The TARDIS brings the Doctor, Amy and Rory to a chintzy hotel, but their destination suddenly seems less relaxing when three people – two humans and one alien – burst into the hotel lounge with warnings about the hotel. No one who goes into a room alone comes out the same – those who survive chant “Praise him” and eventually meet a horrible fate. A monster stalks the halls, seeking its next victim and their worship. The surviving hotel guests warn that to go into a room alone invites one’s worst fears to appear all at once, but what nightmares await time travelers who have survived the worst horrors the universe has to offer… and who demands their praise?
written by Toby Whithouse
directed by Nick Hurran
music by Murray GoldCast: Matt Smith (The Doctor), Karen Gillan (Amy Pond), Arthur Darvill (Rory Williams), Sarah Quintrell (Lucy Hayward), Amara Karan (Rita), Dimitri Leonidas (Howie Spragg), Daniel Pirrie (Joe Buchanan), David Walliams (Gibbis), Dafydd Emyh (P.E. Teacher), Spencer Wilding (The Creature), Rashid Karapiet (Rita’s Father), Caitlin Blackwood (Amelia Pond), Roger Ennals (Gorilla)
Notes: David Walliams is either making his first or second Doctor Who appearance, depending on how you look at it; he starred alongside writer/actor Mark Gatiss in The Web Of Caves, a spoof of Hartnell-era Who that Walliams co-wrote with Gatiss for BBC2’s Doctor Who Night in 1999. That same year, he and Gatiss also appeared in Gatiss’ first Doctor Who script for Big Finish Productions, Phantasmagoria (the second story produced in Big Finish’s long series of audio plays based on the Doctor’s previous incarnations). With comedy partner Matt Lucas, Walliams is best known as one of the creators and stars of Little Britain.
LogBook entry & review by Earl Green
Review: As avant garde as it seems in places, The God Complex is one gigantic callback to the final season of the original Doctor Who. And they could’ve gotten away with it if not for us meddling kids – or, at the very least, if not for the fact that The God Complex borrows the central escape hatch of what may remain the seventh Doctor‘s most-revered, best-known story.
It was interesting and unexpected to hear a mention of the Nimon – the Minotaur-esque beasts behind The Horns Of Nimon (1979), which may well be the fourth Doctor‘s least-revered, worst-regarded story. (Even the staunchly fearless crew at Big Finish, never ones to shy away from either continuity references or opportunities to reassess unlikely parts of Doctor Who history, have locked horns with the Nimon only once and never again.) Interestingly, the Doctor seems to have forgotten his previous encounter with the Minotaur, during his third incarnation in The Time Monster (1972). The Nimon reference is one of those little seasoning flavors: newbies will brush it off, longtime fans will probably, at most, get a giggle at the mention.

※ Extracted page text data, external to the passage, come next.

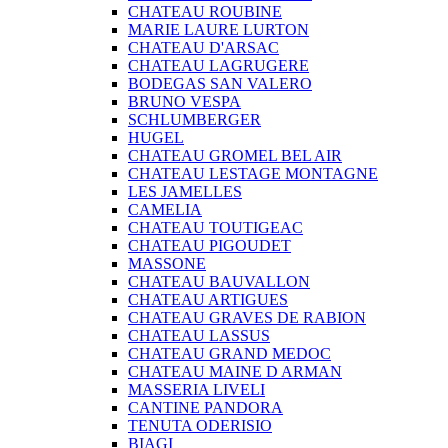
CHATEAU ROUBINE
MARIE LAURE LURTON
CHATEAU D'ARSAC
CHATEAU LAGRUGERE
BODEGAS SAN VALERO
BRUNO VESPA
SCHLUMBERGER
HUGEL
CHATEAU GROMEL BEL AIR
CHATEAU LESTAGE MONTAGNE
LES JAMELLES
CAMELIA
CHATEAU TOUTIGEAC
CHATEAU PIGOUDET
MASSONE
CHATEAU BAUVALLON
CHATEAU ARTIGUES
CHATEAU GRAVES DE RABION
CHATEAU LASSUS
CHATEAU GRAND MEDOC
CHATEAU MAINE D ARMAN
MASSERIA LIVELI
CANTINE PANDORA
TENUTA ODERISIO
BIAGI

The more overt bit of borrowing, however, comes in the crucial plot element of the Doctor needing to break Amy’s faith in him in order to fend off the big bad. It’s done in a low-key way, but add more histrionics, more World War II and more torrential rain, and you’ve got the exact same scenario from 1989‘s The Curse Of Fenric, in which the seventh Doctor had to cruelly dismiss Ace in order to stave off the power of the Ancient Haemovore. Granted, it’s not like this story is borrowing a big twist from something terribly well-known like The Ark In Space, but it is sort of like a familiar song that never got past #26 on the charts landing on a greatest hits album.
And truth be told, most folks won’t notice the lift, since the emphasis is on imagery here; this may well be the sixth series’ most visually striking tale. But the horror is purely psychological, and it too falls back on an old chestnut, the room filled with horrors custom-made to fit the person walking in the door (if you’re going to borrow from the best, it’s a shame not to include Orwell in that list). Some of the horrors are oddly tame (a clown?), mildly creepy (ventriloquist dolls who laugh without an operator), not entirely surprising (a father’s disappointment) and rather funny (Howie’s fear of being confronted with a gaggle of teenage girls). Let’s also add vague to that list (whatever the Doctor sees that involves the TARDIS’ cloister bell). Other external influences on the story include an obvious Star Trek reference (It was all on the holodeck! And I don’t mean that metaphorically: change those grid lines from blue to yellow, and bam! You are on the holodeck!)
All in all, it’s a mix of familiar ingredients that adds up to something that’s probably going to be new to younger viewers, and will creep everyone else out in the meantime. Perhaps worthy of praise indeed.